そんなメインラウンジの奥にあるホールでは「フォーム」という、カンファレンスやディスカッション、各ゲストマガジンのプレゼンテーションが進行していた。今年のゲストカントリーであるドイツから参加したMパブリケーションのキンバリー・ロイドを筆頭にして、様々なテーマのスピーチやディスカッションが行われた。昨年のレポートによると、混乱が見られたというスペイン語と英語の通訳の問題も、貸し出されるトランスレーターを個々が使用することによってとてもスムーズに進んだようだ。ただし、うまく機能しないトランスレーターを手にした人や、借りるのを逃してしまった傍聴者が、わからない言語に肩をすくめることも多々あった。

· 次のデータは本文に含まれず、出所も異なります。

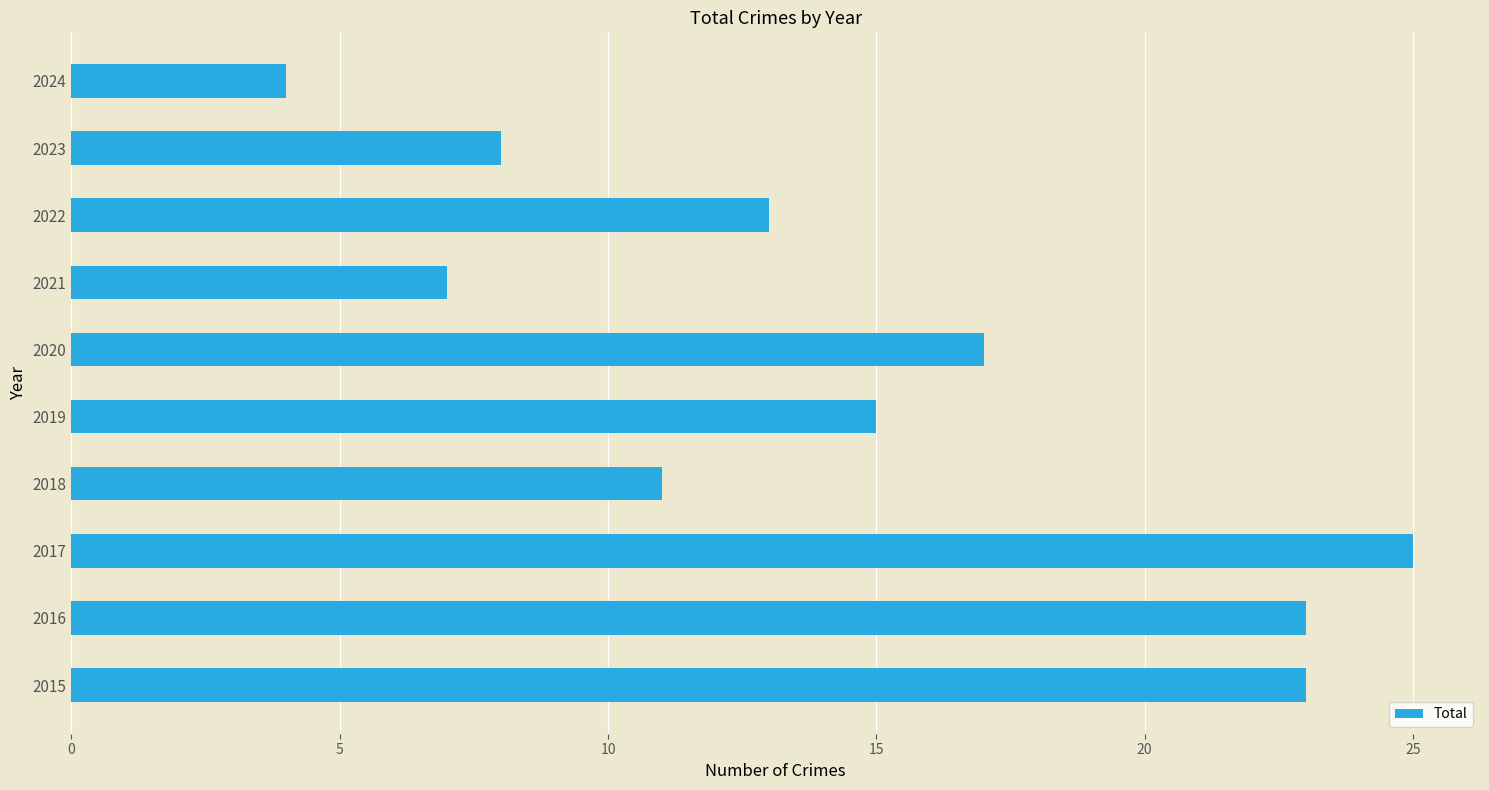

What is the difference between the maximum and second lowest values?

18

SHIFTの他に、日本からのゲストマガジンのうち実際に来場して参加したのは、日本語と英語のバイリンガルで年に4回発刊され、海外にも多く購読者を持つ「+81」だ。編集長の山下氏は初日の「フォーム」のプレゼンテーションにて、グラフィックデザイン、ミュージック、ファッション、シティなど、沢山のテーマをフィーチャーする “インスピレーショナル・マガジン” としての「+81」を見事に紹介した。

また、スペインのネオ2、アメリカのトキオン、イギリスのキリマンジャロなどが参加したディスカッションでは、メディアプランナーの予算に頼らないインディペンデント・マガジンの財政的なあり方が議論されたが、この財政的な問題は他のどのテーマのにおいても持ち上がっていた話題の一つである。数えきれないほどあるマガジンの中で、生き残るための苦労や工夫、意気込みが伺えた。『結局世界中のどのマガジンも、取り上げるテーマや情報は似通ってしまうし、たかが知れている。大事なのはそれをどうプレゼンテーションするかなのだ。』という言葉が印象的だ。

こうして好調なスタートを切ったフェスティバル初日。夜には、オーブンというレストラン&バーにてオープニング・パーティが行われた。